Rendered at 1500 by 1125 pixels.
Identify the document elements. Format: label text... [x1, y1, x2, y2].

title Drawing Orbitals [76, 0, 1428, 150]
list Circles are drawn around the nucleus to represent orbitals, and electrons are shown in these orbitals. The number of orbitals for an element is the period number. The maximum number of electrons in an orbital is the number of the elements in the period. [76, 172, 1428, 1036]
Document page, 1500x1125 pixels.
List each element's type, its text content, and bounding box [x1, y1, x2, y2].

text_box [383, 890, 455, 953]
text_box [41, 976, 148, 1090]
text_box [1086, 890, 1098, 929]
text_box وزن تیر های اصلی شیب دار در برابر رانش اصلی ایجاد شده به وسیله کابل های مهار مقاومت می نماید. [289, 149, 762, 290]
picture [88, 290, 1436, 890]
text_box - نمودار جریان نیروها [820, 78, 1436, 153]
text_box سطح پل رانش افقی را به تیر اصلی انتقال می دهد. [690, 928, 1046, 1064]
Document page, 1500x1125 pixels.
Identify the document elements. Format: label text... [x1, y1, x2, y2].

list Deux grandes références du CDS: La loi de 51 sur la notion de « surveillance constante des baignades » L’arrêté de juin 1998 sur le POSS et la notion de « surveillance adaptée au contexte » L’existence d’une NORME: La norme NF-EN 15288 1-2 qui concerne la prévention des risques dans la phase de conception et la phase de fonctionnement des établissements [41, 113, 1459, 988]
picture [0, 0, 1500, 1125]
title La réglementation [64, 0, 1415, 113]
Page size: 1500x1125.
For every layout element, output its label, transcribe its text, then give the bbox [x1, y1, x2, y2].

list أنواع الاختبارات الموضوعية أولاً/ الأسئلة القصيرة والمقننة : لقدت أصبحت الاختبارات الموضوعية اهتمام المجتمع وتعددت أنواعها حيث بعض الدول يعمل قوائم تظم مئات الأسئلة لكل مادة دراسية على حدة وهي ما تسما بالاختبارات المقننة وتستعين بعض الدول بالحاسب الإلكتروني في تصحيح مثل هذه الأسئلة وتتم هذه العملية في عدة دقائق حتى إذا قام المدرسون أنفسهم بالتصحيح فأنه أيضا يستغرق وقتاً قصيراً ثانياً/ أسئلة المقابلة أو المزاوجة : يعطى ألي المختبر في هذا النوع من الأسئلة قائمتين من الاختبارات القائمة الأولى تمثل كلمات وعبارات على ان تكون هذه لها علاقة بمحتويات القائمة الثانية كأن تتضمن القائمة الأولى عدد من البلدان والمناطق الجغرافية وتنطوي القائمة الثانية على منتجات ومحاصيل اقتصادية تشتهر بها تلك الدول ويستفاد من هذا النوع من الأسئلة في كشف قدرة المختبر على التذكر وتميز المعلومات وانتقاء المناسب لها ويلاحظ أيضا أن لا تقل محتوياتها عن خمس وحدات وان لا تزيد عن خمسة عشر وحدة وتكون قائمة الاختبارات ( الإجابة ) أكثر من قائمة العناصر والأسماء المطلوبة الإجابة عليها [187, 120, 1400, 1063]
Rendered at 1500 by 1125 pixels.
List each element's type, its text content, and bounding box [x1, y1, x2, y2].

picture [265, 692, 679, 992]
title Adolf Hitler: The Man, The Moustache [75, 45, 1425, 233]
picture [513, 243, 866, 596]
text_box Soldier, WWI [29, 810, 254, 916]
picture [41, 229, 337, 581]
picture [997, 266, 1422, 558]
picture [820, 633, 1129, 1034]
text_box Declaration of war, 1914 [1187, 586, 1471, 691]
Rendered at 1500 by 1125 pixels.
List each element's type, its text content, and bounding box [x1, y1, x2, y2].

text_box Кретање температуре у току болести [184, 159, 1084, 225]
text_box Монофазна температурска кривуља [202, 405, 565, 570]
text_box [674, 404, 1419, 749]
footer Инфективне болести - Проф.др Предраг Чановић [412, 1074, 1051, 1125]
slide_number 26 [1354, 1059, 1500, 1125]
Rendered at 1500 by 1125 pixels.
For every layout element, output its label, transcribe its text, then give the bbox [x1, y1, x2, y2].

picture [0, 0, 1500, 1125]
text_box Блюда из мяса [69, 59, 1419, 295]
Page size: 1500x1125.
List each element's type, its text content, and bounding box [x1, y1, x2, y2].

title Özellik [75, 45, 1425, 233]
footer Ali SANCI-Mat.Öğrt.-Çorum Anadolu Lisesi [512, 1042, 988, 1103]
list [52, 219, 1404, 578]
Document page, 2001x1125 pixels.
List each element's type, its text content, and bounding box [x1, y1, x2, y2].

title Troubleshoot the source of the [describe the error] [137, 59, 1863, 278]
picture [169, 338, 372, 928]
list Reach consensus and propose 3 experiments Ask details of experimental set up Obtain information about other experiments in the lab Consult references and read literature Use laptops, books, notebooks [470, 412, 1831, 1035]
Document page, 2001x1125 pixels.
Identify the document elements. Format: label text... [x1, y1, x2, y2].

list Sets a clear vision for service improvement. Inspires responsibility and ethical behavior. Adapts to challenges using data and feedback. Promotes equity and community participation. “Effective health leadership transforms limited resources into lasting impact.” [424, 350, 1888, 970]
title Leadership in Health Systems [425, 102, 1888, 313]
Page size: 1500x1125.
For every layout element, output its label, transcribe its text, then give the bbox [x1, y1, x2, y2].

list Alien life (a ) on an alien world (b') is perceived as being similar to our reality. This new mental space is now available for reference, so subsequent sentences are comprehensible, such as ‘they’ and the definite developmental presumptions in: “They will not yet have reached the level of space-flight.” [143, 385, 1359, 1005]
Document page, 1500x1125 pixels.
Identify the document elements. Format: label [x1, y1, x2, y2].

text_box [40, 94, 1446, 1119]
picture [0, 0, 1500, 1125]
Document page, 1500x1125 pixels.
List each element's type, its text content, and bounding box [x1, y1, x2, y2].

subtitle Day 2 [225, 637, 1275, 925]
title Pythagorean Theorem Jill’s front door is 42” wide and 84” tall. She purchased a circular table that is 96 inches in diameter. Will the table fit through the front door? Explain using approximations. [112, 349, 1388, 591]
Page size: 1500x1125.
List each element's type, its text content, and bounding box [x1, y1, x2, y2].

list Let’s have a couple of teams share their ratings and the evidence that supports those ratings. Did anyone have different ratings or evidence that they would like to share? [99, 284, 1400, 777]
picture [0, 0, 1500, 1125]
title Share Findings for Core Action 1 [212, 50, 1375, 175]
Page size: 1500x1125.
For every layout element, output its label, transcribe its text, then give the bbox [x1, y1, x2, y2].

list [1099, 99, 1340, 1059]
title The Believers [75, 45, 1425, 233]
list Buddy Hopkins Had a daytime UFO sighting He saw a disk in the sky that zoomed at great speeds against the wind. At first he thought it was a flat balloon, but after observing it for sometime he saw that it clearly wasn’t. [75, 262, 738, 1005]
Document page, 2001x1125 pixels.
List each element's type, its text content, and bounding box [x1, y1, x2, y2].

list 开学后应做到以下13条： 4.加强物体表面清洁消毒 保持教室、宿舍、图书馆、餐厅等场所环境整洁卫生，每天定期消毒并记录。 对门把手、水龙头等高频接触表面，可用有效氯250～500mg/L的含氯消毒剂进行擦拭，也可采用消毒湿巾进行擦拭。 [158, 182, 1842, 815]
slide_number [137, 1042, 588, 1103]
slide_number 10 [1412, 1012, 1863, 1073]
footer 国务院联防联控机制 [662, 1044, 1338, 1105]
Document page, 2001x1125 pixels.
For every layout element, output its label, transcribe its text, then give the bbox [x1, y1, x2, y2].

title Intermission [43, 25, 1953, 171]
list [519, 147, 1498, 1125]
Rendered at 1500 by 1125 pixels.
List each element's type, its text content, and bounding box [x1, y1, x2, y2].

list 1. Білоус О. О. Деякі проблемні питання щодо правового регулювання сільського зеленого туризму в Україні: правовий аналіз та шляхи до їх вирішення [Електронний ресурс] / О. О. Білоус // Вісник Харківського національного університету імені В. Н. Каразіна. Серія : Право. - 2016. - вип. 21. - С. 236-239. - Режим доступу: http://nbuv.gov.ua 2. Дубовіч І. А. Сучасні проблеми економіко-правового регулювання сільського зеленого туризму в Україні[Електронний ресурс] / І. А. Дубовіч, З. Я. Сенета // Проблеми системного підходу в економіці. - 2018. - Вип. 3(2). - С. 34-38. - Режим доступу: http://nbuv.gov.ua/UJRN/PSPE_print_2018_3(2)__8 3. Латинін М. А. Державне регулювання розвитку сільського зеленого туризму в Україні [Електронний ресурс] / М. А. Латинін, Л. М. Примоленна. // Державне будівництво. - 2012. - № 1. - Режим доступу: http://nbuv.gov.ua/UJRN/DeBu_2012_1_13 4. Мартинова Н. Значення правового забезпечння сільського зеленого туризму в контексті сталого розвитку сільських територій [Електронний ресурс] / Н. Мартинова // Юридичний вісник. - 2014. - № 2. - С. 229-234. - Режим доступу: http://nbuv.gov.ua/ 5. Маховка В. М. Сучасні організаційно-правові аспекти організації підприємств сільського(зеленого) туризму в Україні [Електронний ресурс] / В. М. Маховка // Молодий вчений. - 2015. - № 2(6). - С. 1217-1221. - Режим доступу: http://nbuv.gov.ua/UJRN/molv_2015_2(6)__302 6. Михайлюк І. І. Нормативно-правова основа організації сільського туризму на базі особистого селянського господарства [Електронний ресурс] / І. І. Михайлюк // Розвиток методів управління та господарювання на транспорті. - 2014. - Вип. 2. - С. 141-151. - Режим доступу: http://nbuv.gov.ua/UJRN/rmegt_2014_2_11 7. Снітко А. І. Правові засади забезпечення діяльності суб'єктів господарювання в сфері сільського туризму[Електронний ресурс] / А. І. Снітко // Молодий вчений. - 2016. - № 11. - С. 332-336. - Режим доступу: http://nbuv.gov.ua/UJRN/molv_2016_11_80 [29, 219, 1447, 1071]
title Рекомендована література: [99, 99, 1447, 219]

ABOUT THIS TASK: In the entries above, please find the line with "text_box [674, 404, 1419, 749]" and the line with "list [52, 219, 1404, 578]", then write out exactly those two lines and every line between them, and nothing more.

ANSWER FOR THIS EXERCISE:
text_box [674, 404, 1419, 749]
footer Инфективне болести - Проф.др Предраг Чановић [412, 1074, 1051, 1125]
slide_number 26 [1354, 1059, 1500, 1125]
Rendered at 1500 by 1125 pixels.
For every layout element, output its label, transcribe its text, then give the bbox [x1, y1, x2, y2].

picture [0, 0, 1500, 1125]
text_box Блюда из мяса [69, 59, 1419, 295]
Page size: 1500x1125.
List each element's type, its text content, and bounding box [x1, y1, x2, y2].

title Özellik [75, 45, 1425, 233]
footer Ali SANCI-Mat.Öğrt.-Çorum Anadolu Lisesi [512, 1042, 988, 1103]
list [52, 219, 1404, 578]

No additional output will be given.